WORK TO COMPLETE:
Don't include pictures. Quote the lines below from the first through the line that contains "Myynti- ja toimitusehdot".

(Saved entries)
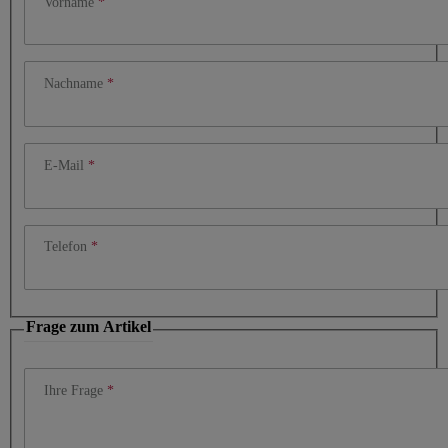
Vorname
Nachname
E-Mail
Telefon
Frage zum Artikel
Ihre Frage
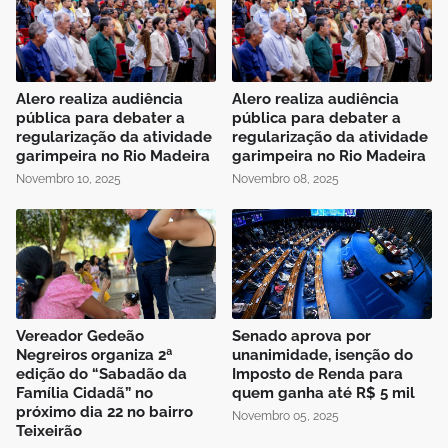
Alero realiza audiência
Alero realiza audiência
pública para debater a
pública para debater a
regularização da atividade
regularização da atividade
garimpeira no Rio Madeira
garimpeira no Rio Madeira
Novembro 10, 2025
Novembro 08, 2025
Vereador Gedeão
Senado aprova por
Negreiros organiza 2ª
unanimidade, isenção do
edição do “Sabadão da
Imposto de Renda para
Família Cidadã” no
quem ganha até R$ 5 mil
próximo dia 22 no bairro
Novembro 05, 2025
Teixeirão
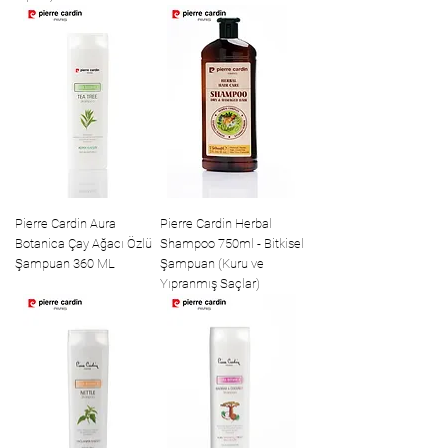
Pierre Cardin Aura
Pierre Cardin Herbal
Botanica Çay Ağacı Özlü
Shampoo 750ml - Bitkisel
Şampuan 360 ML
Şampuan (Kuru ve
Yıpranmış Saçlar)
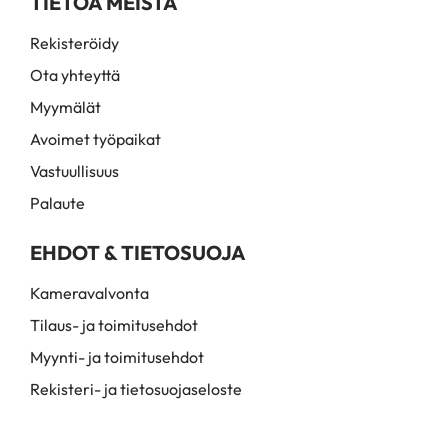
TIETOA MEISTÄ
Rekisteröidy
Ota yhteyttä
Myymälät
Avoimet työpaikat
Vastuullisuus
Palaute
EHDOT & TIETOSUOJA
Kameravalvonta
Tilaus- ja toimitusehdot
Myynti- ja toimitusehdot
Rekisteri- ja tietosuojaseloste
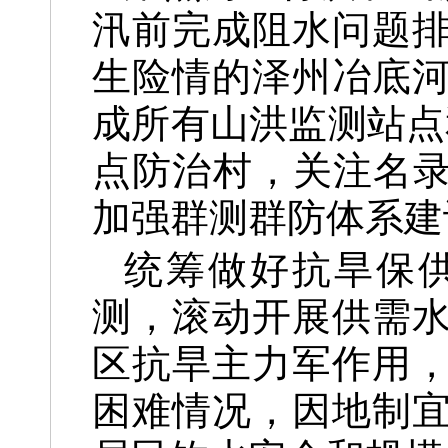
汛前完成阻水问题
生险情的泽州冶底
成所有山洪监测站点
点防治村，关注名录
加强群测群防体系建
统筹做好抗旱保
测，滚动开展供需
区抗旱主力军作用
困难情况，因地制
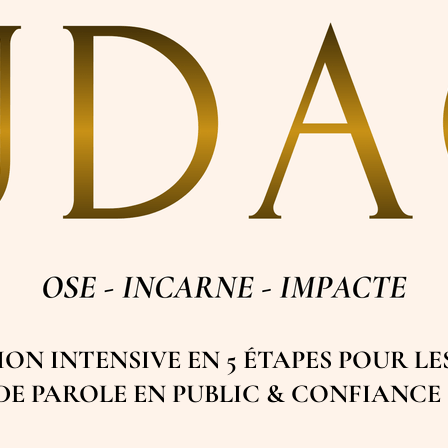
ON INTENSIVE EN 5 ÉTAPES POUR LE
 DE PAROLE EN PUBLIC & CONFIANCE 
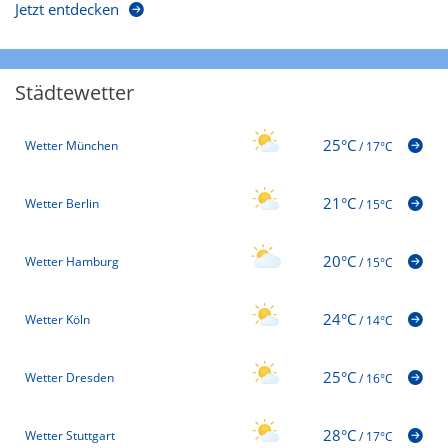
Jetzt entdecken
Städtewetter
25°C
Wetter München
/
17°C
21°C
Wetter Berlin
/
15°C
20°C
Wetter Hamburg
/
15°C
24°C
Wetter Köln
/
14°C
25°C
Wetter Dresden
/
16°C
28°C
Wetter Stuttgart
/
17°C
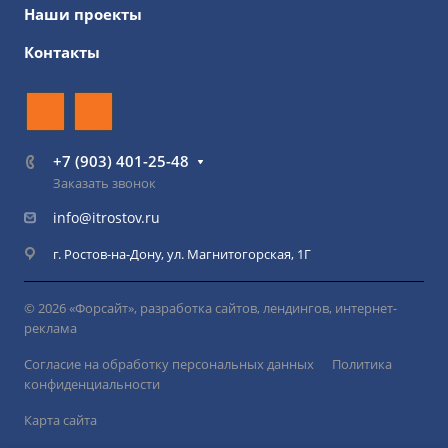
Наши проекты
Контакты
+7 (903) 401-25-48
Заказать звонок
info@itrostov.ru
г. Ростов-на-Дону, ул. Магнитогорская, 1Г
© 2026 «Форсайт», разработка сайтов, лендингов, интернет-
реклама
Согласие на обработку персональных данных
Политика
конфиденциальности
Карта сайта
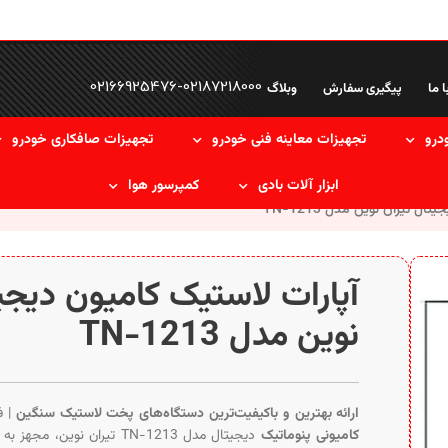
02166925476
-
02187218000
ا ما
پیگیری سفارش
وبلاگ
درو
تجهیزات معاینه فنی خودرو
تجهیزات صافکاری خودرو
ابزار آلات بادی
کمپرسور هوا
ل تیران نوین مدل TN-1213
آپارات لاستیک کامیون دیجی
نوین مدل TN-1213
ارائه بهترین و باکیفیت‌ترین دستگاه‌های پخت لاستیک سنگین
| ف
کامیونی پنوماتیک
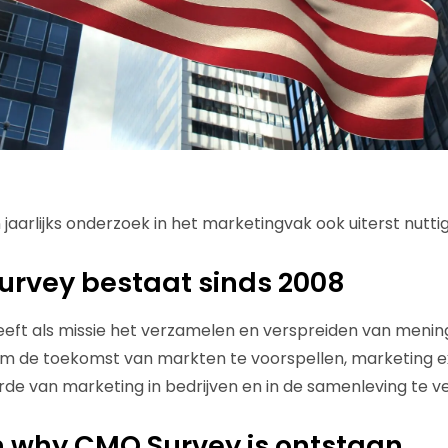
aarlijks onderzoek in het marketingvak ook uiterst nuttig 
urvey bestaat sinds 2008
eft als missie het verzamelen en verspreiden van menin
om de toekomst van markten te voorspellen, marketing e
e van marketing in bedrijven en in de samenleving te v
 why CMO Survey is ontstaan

OUTPUT FOR THIS TASK:
Vorname
Nachname
E-Mail
Telefon
Frage zum Artikel
Ihre Frage
Alero realiza audiência
Alero realiza audiência
pública para debater a
pública para debater a
regularização da atividade
regularização da atividade
garimpeira no Rio Madeira
garimpeira no Rio Madeira
Novembro 10, 2025
Novembro 08, 2025
Vereador Gedeão
Senado aprova por
Negreiros organiza 2ª
unanimidade, isenção do
edição do “Sabadão da
Imposto de Renda para
Família Cidadã” no
quem ganha até R$ 5 mil
próximo dia 22 no bairro
Novembro 05, 2025
Teixeirão
Pierre Cardin Aura
Pierre Cardin Herbal
Botanica Çay Ağacı Özlü
Shampoo 750ml - Bitkisel
Şampuan 360 ML
Şampuan (Kuru ve
Yıpranmış Saçlar)
TIETOA MEISTÄ
Rekisteröidy
Ota yhteyttä
Myymälät
Avoimet työpaikat
Vastuullisuus
Palaute
EHDOT & TIETOSUOJA
Kameravalvonta
Tilaus- ja toimitusehdot
Myynti- ja toimitusehdot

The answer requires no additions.